■ 作業指示:
[A] 平間亮太さんへのインタビュー記事について、次の問いに答えてください。
(i) 平間さんが新卒で入社したのはどのような会社ですか。
(ii) サトウキビストローは何をアップサイクルしたものですか。
(iii) 販売・回収活動を始めた当初、回収したストローの堆肥化はどこの誰に頼んでいましたか。
[B] 平間亮太さんへのインタビュー記事を、最後の文の後から書き継いでください。

■ 読解文:
· · ·

今回は、地域支援型農業と食循環を掛け合わせたCSA(Community Supported Agriculture) LOOPというサービスを展開している、株式会社 4Nature(フォーネイチャー)代表の平間亮太さんに、CSA LOOPを始めた経緯やサービスの仕組み、今後の方向性などについて聞かせていただきます。


「ビジネスの力でバランスのとれた優しい世の中に」をミッションに掲げ、3つの事業を展開

―まず(株)4Natureの事業について教えてください。

(株)4Natureのミッションは「ビジネスの力でバランスのとれた優しい世の中に」で、株式会社としていかに良い社会を作っていけるかというテーマに取り組んでいます。
 
弊社の事業は、プロダクトとコンテンツ、サービスの3つの軸に分かれています。

プロダクト事業としては、飲食店や消費者に向けたものを販売しています。代表的な製品には、サトウキビストローがあります。これは、サトウキビを製糖化した時に出る残渣のバガスをアップサイクルさせたストローです。

コンテンツ事業では、ファーマーズマーケットやコミュニティコンポストの運営を通して、街の中のコンテンツ作りを行っています。

サービス事業で行っているのが、CSA LOOPです。この事業では、モノや場所だけでなく仕組み自体を作ってサービス化し、全国展開することを目標としています。

―どのような背景や理由でご自身の会社を設立したのでしょうか?

新卒で入社したのは、信託銀行です。お金の循環や仕組み、人々の思いなどを信託で保全するという考え方に興味を抱いたのが、信託銀行に就職した理由でした。

信託という考え方を活かして自分で何かできないかと思って銀行を退職した後、起業や海外でのMBA取得などについて考えたんですが、結果的には1年足らずで(株)4Natureを立ち上げることになりました。そこで最初に手掛けたのが、サトウキビストローの販売です。

多様な目的を持った人々が交錯する街作りのために

―最初の事業であるストロー販売の内容を聞かせてください。

サトウキビストローの販売を始めた時に「循環」のようなキーワードが自分の中に刺さっていたというより、プラスチックの代替になる商品をビジネスとして提供すること自体に面白さを感じていました。

販売開始時に、リサーチの一環として飲食店の方々といろいろなお話をさせていただきました。ちょうどスペシャリティコーヒーの業界でストローの切り替えに関する勉強会が開催されていまして、その勉強会の関係者の方々とお話をするうちに、販売したストローを回収して堆肥化することを決めました。

サトウキビストローの販売・回収活動を開始した当初は、自分で各店舗に伺ってストローを回収し、栃木県の知り合いの家畜農家に堆肥化してもらっていました。

依頼件数が増えて自分だけでは回収が難しくなり、拠点作りを検討していた時に紹介してもらったのが、青山のファーマーズマーケットです。ファーマーズマーケットの方に、回収して堆肥化するストローを飲食店の人に持参してもらう場所を探していることを伝えたところ、快諾していただきました。

· · ·

■ 提供情報:
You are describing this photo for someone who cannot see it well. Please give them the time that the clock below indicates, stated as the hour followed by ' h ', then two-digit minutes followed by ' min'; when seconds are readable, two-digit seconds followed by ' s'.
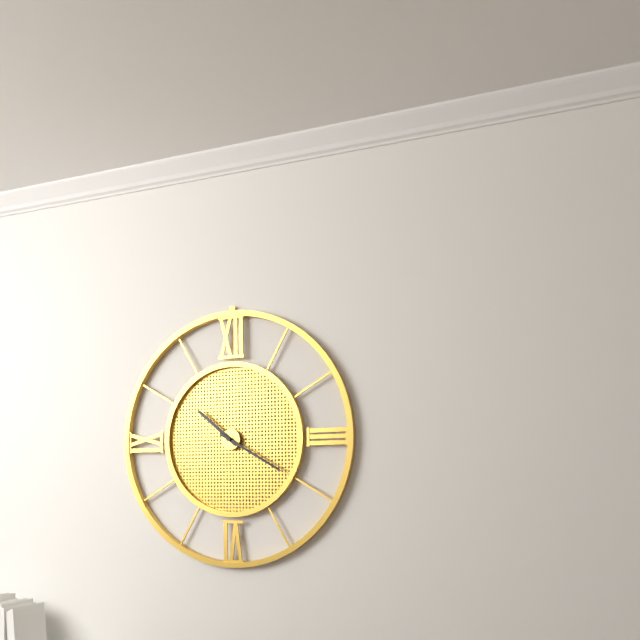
10 h 20 min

· · ·

■ 課題別の解答:
[A]
(i) 信託銀行です。
(ii) サトウキビを製糖化した時に出る残渣のバガスです。
(iii) 栃木県の知り合いの家畜農家です。

[B]
ファーマーズマーケットの一部をお借りして回収を始めたんですが、その場の雰囲気がとても良いなと感じました。建物を作ってそこに店舗や人が入居するのではなく、さまざまな目的を持った人々が交錯する場所になっているんです。これが本来の街のあり方だと再認識させられました。

写真提供:株式会社4Nature

―その後の事業展開はどんなプロセスで行ったのでしょうか?

僕の地元である千葉県佐倉市にコミュニティマーケットを立ち上げた頃に、ちょうどコロナの影響が深刻化して、飲食店が営業できない状況になったんですね。当然サトウキビストローの売上も減少してしまったんですが、そんな時にある企業からサトウキビストローを家庭用に販売したいというお話をいただきました。消費者向けに販売したストローを堆肥化する方法を考えていた時に知ったのが、福岡のローカルフードサイクリングさんという企業が販売しているバッグ型のLFC(Local Food Cycling)コンポストセットです。そのセットといっしょにサトウキビストローを販売するカタチで小売販売を始めました。

その結果、家庭の生ゴミを堆肥化するツールを使ってくれるユーザーが増えたんですが、今度は作った堆肥の行き場がないという問題が生じました。その解決策として始めたのが、コミュニティコンポスト事業です。これは、みんなで堆肥を集めて、良い堆肥を作る方法や使い道を地域内で探っていくためのコミュニティです。コミュニティコンポストでは、作った堆肥を地域の商店会で使ってもらったり、空いているスペースの屋上菜園に使わせてもらったりといった成果を出すことができました。そうした中で、堆肥を農家に使ってもらうのが一番の有効活用だという話が出てきたんです。

写真提供:株式会社4Nature

消費者と生産者の思いをつなぐCSA LOOPの取り組み

―では実際にCSA LOOPの開始した経緯を聞かせてください。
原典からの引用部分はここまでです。